Google is building a software program that will conduct searches of public databases on the Web to try to ascertain their contents. The goal behind this move is to index and make available information that is not currently available - like flight schedules and fares, to use an example from the CNet article. This development raises two important questions for consideration. First, are there any legal issues for Google to conduct data mining from public databases? Second, who will pay for the bandwidth and CPU charges for Google's activities?
On the first question, it remains to be seen whether anyone will object on legal grounds to the searches. Google can certainly provide a way for companies to opt out of the searches using standard robot/user agent techniques currently employed to manage search engine crawlers, which may make the legal issues moot.
On the second question, there is a very real prospect that Google will add significant traffic to a site's search system, potentially costing the company maintaining the site both in bandwidth and server charges. For sites hosted in a cloud environment, those costs could be precisely quantified. So who will pay for the additional traffic? If Google provides an opt out solution that companies can easily deploy, one could argue that any company that neglects to opt out of the searches is by inference allowing Google to conduct the searches and so agreeing to incur the costs associated with the searches.

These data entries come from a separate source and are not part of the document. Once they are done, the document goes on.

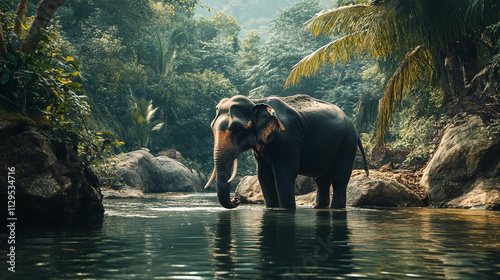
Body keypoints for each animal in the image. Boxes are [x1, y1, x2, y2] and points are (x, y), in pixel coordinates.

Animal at [204, 95, 372, 209]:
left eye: (238, 128)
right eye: (211, 128)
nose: (236, 200)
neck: (256, 102)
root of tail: (352, 125)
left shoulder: (287, 139)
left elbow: (284, 174)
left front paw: (286, 209)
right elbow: (264, 176)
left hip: (347, 142)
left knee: (338, 179)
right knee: (322, 181)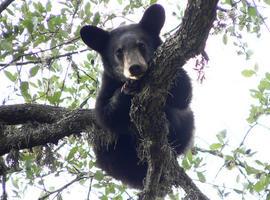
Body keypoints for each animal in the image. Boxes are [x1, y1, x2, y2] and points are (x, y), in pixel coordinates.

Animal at [80, 4, 194, 189]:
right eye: (119, 52)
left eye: (141, 45)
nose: (135, 68)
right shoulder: (107, 86)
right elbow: (105, 115)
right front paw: (124, 91)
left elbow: (184, 94)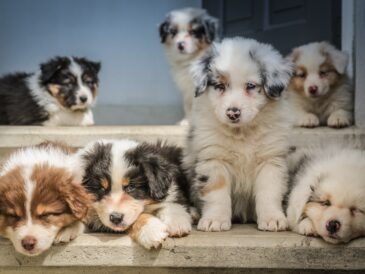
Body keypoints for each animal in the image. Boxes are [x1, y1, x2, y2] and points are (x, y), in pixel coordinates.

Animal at [183, 37, 292, 232]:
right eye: (220, 86)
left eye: (250, 86)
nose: (233, 113)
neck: (242, 132)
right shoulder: (214, 159)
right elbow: (216, 193)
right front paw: (215, 220)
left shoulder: (270, 160)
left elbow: (269, 191)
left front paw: (273, 219)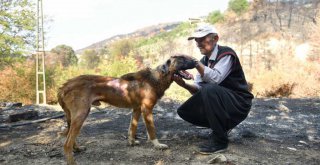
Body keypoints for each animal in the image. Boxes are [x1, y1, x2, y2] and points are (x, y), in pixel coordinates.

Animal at [58, 55, 196, 165]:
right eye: (181, 58)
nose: (195, 61)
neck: (156, 78)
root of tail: (65, 85)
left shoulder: (137, 109)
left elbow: (132, 128)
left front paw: (131, 142)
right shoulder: (147, 109)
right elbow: (151, 131)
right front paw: (157, 145)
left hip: (74, 118)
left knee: (70, 139)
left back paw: (77, 149)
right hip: (81, 114)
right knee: (66, 144)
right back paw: (72, 161)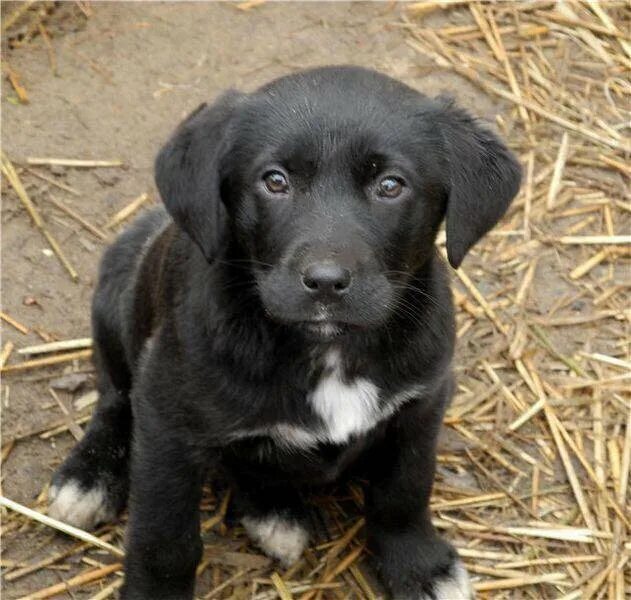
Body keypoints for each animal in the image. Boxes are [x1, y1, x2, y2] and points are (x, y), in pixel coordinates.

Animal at [49, 67, 520, 600]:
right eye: (275, 181)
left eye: (390, 185)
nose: (326, 281)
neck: (329, 348)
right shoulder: (166, 417)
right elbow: (165, 538)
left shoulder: (422, 401)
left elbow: (404, 489)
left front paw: (419, 566)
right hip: (118, 290)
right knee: (113, 398)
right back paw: (89, 476)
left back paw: (275, 512)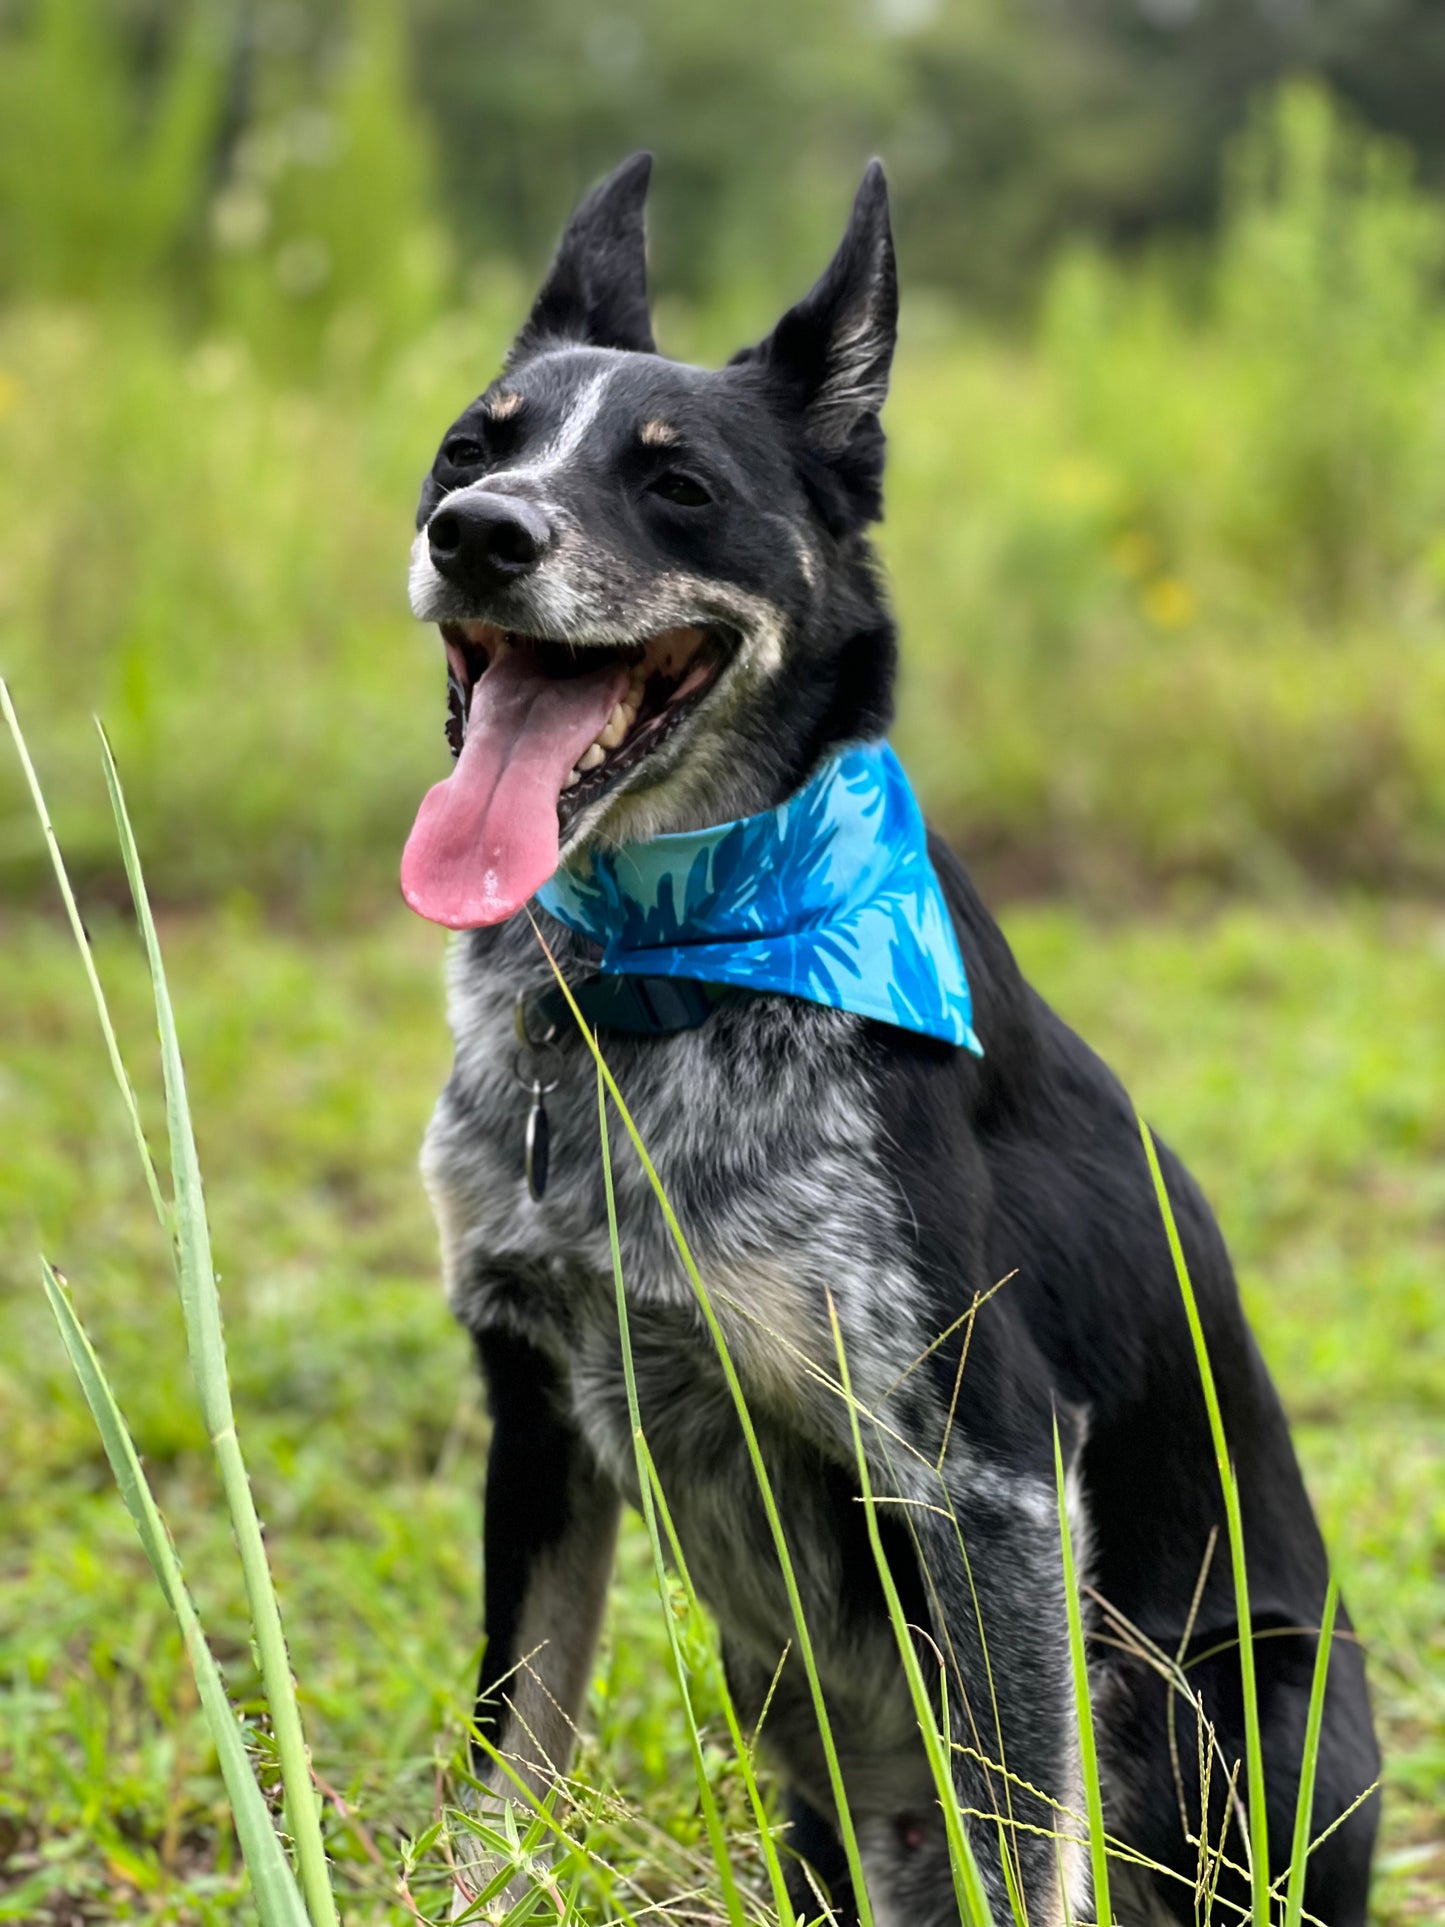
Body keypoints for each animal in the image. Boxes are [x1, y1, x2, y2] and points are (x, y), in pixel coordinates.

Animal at [402, 154, 1387, 1927]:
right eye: (472, 446)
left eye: (677, 484)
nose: (477, 534)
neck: (661, 975)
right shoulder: (534, 1408)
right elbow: (510, 1756)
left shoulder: (983, 1472)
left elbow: (1023, 1846)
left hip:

On the other hand, one could argue that Google has an obligation to proactively notify companies if it plans to change the way it indexes their systems in a way that may force them to incur additional costs, which effectively takes us back to the first question of legal issues.
In the bigger picture, Google's move is just a first step in what will inevitably industry attempts to better expose and share data buried in databases around the world. Though the Semantic Web has so far failed to attract a huge following, we can reasonably expect that either it or some other technology will take hold and begin to shape the next generation of knowedge sharing on the Internet.